**Problem to solve**. The expected answer comprises all lines from the entries that contain the string "only".

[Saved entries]
- - -
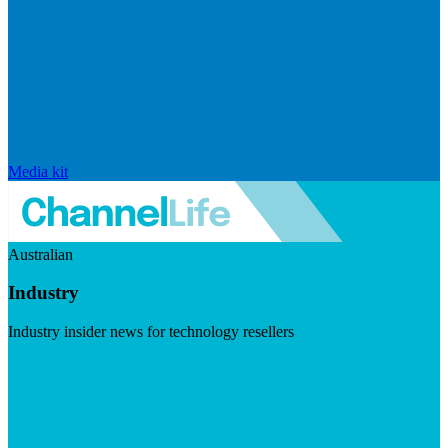
Media kit
Australian
Industry
Industry insider news for technology resellers
Visit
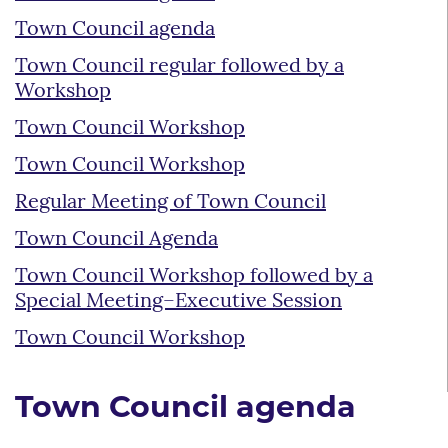
Town Council agenda
Town Council regular followed by a
Workshop
Town Council Workshop
Town Council Workshop
Regular Meeting of Town Council
Town Council Agenda
Town Council Workshop followed by a
Special Meeting–Executive Session
Town Council Workshop
Town Council agenda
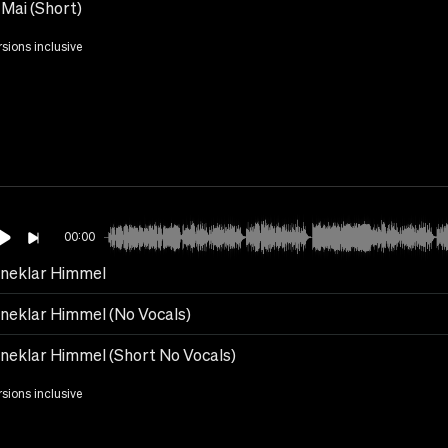
Mai (Short)
rsions inclusive
00:00
rneklar Himmel
rneklar Himmel (No Vocals)
rneklar Himmel (Short No Vocals)
rsions inclusive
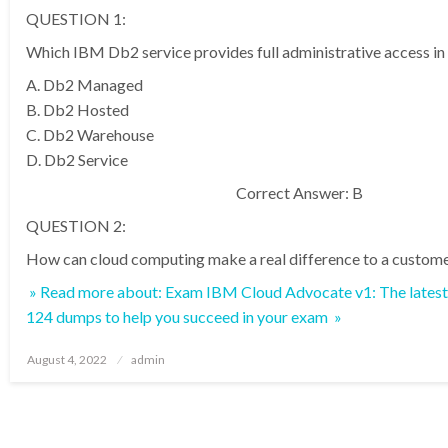
QUESTION 1:
Which IBM Db2 service provides full administrative access i
A. Db2 Managed
B. Db2 Hosted
C. Db2 Warehouse
D. Db2 Service
Correct Answer: B
QUESTION 2:
How can cloud computing make a real difference to a custome
» Read more about: Exam IBM Cloud Advocate v1: The lates
124 dumps to help you succeed in your exam »
Posted
August 4, 2022
admin
on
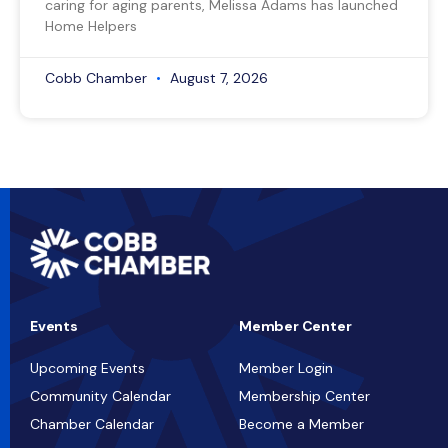
caring for aging parents, Melissa Adams has launched
Home Helpers
Cobb Chamber
August 7, 2026
Events
Member Center
Upcoming Events
Member Login
Community Calendar
Membership Center
Chamber Calendar
Become a Member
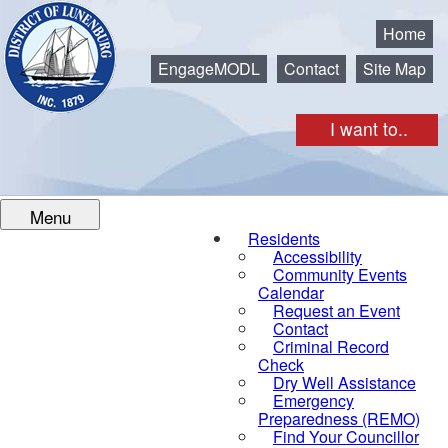
Municipality of the District of Lunenburg
Home
EngageMODL
Contact
Site Map
I want to..
Menu
Residents
Accessibility
Community Events
Calendar
Request an Event
Contact
Criminal Record
Check
Dry Well Assistance
Emergency
Preparedness (REMO)
Find Your Councillor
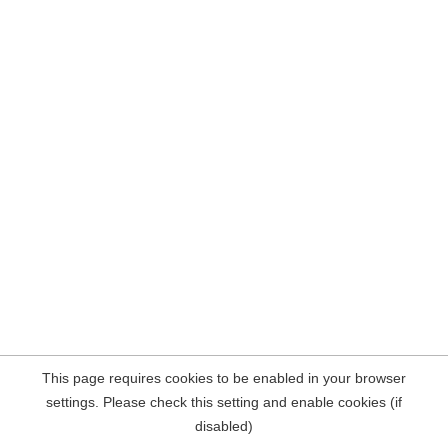
This page requires cookies to be enabled in your browser
settings. Please check this setting and enable cookies (if
disabled)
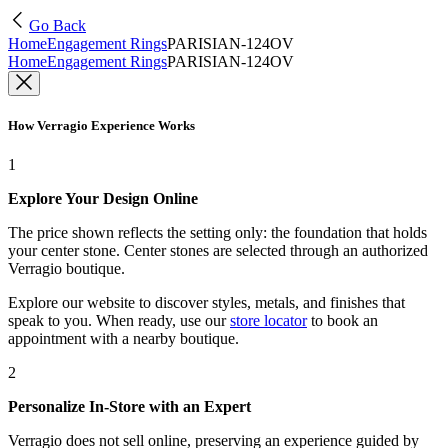
Go Back
Home
Engagement Rings
PARISIAN-124OV
Home
Engagement Rings
PARISIAN-124OV
How Verragio Experience Works
1
Explore Your Design Online
The price shown reflects the setting only: the foundation that holds
your center stone. Center stones are selected through an authorized
Verragio boutique.
Explore our website to discover styles, metals, and finishes that
speak to you. When ready, use our
store locator
to book an
appointment with a nearby boutique.
2
Personalize In-Store with an Expert
Verragio does not sell online, preserving an experience guided by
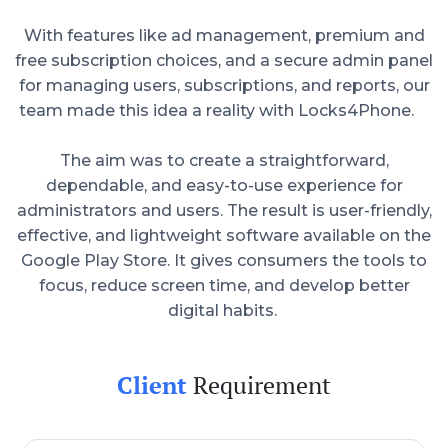
With features like ad management, premium and
free subscription choices, and a secure admin panel
for managing users, subscriptions, and reports, our
team made this idea a reality with Locks4Phone.
The aim was to create a straightforward,
dependable, and easy-to-use experience for
administrators and users. The result is user-friendly,
effective, and lightweight software available on the
Google Play Store. It gives consumers the tools to
focus, reduce screen time, and develop better
digital habits.
Client
Requirement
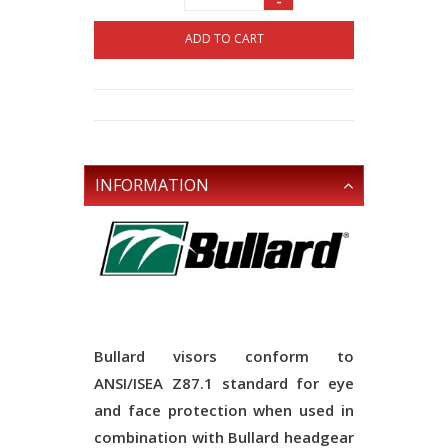
-
ADD TO CART
INFORMATION
Bullard visors conform to
ANSI/ISEA Z87.1 standard for eye
and face protection when used in
combination with Bullard headgear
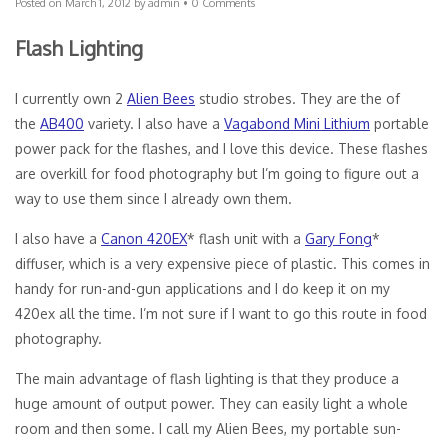
Posted on
March 1, 2012
by
admin
•
0 Comments
Flash Lighting
I currently own 2
Alien Bees
studio strobes. They are the of
the
AB400
variety. I also have a
Vagabond Mini Lithium
portable
power pack for the flashes, and I love this device. These flashes
are overkill for food photography but I’m going to figure out a
way to use them since I already own them.
I also have a
Canon 420EX
* flash unit with a
Gary Fong
*
diffuser, which is a very expensive piece of plastic. This comes in
handy for run-and-gun applications and I do keep it on my
420ex all the time. I’m not sure if I want to go this route in food
photography.
The main advantage of flash lighting is that they produce a
huge amount of output power. They can easily light a whole
room and then some. I call my Alien Bees, my portable sun-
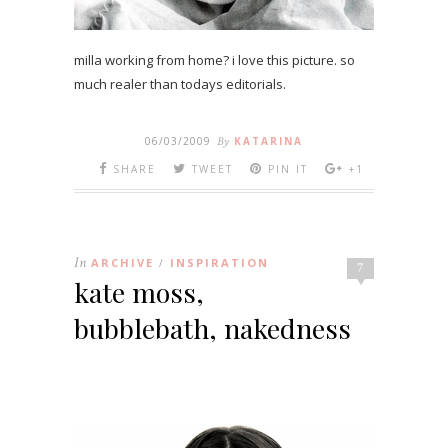
milla working from home? i love this picture. so
much realer than todays editorials.
06/03/2009
By
KATARINA
SHARE
TWEET
PIN IT
+1
In
ARCHIVE
INSPIRATION
/
7
kate moss,
bubblebath, nakedness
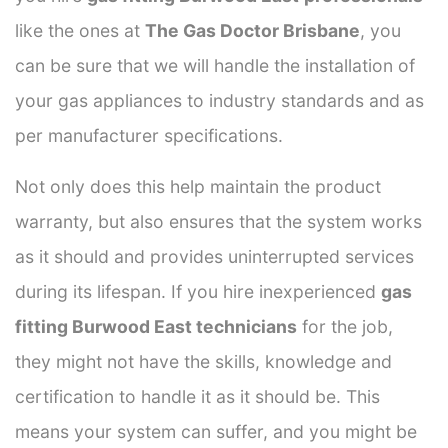
like the ones at
The Gas Doctor Brisbane
, you
can be sure that we will handle the installation of
your gas appliances to industry standards and as
per manufacturer specifications.
Not only does this help maintain the product
warranty, but also ensures that the system works
as it should and provides uninterrupted services
during its lifespan. If you hire inexperienced
gas
fitting Burwood East technicians
for the job,
they might not have the skills, knowledge and
certification to handle it as it should be. This
means your system can suffer, and you might be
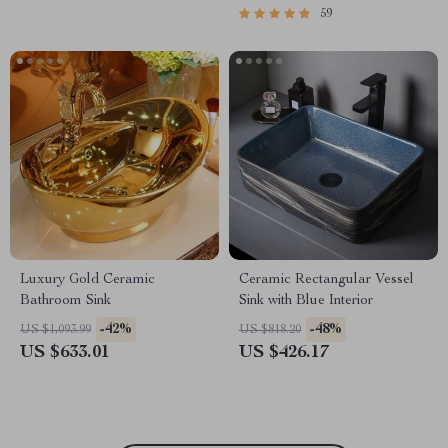
59
Luxury Gold Ceramic
Ceramic Rectangular Vessel
Bathroom Sink
Sink with Blue Interior
-42%
-48%
US $1,093.99
US $818.20
US $633.01
US $426.17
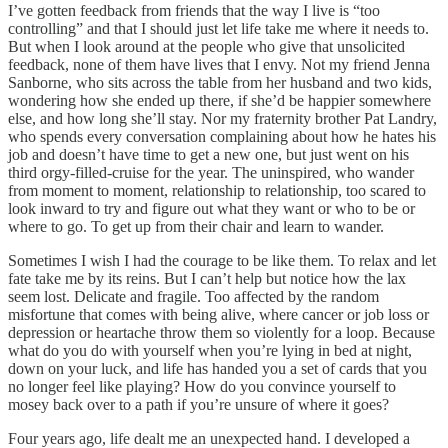
I’ve gotten feedback from friends that the way I live is “too
controlling” and that I should just let life take me where it needs to.
But when I look around at the people who give that unsolicited
feedback, none of them have lives that I envy. Not my friend Jenna
Sanborne, who sits across the table from her husband and two kids,
wondering how she ended up there, if she’d be happier somewhere
else, and how long she’ll stay. Nor my fraternity brother Pat Landry,
who spends every conversation complaining about how he hates his
job and doesn’t have time to get a new one, but just went on his
third orgy-filled-cruise for the year. The uninspired, who wander
from moment to moment, relationship to relationship, too scared to
look inward to try and figure out what they want or who to be or
where to go. To get up from their chair and learn to wander.
Sometimes I wish I had the courage to be like them. To relax and let
fate take me by its reins. But I can’t help but notice how the lax
seem lost. Delicate and fragile. Too affected by the random
misfortune that comes with being alive, where cancer or job loss or
depression or heartache throw them so violently for a loop. Because
what do you do with yourself when you’re lying in bed at night,
down on your luck, and life has handed you a set of cards that you
no longer feel like playing? How do you convince yourself to
mosey back over to a path if you’re unsure of where it goes?
Four years ago, life dealt me an unexpected hand. I developed a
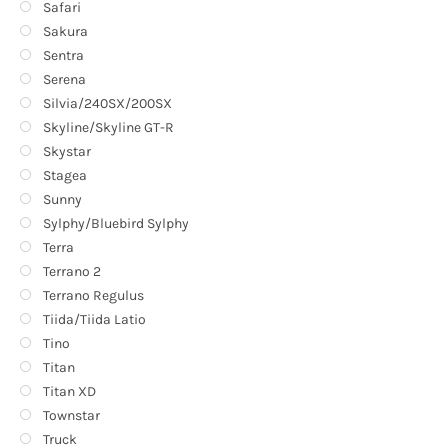
Safari
Sakura
Sentra
Serena
Silvia/240SX/200SX
Skyline/Skyline GT-R
Skystar
Stagea
Sunny
Sylphy/Bluebird Sylphy
Terra
Terrano 2
Terrano Regulus
Tiida/Tiida Latio
Tino
Titan
Titan XD
Townstar
Truck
- - -
**Reply to the task**.
The price shown reflects the setting only: the foundation that holds
Not only does this help maintain the product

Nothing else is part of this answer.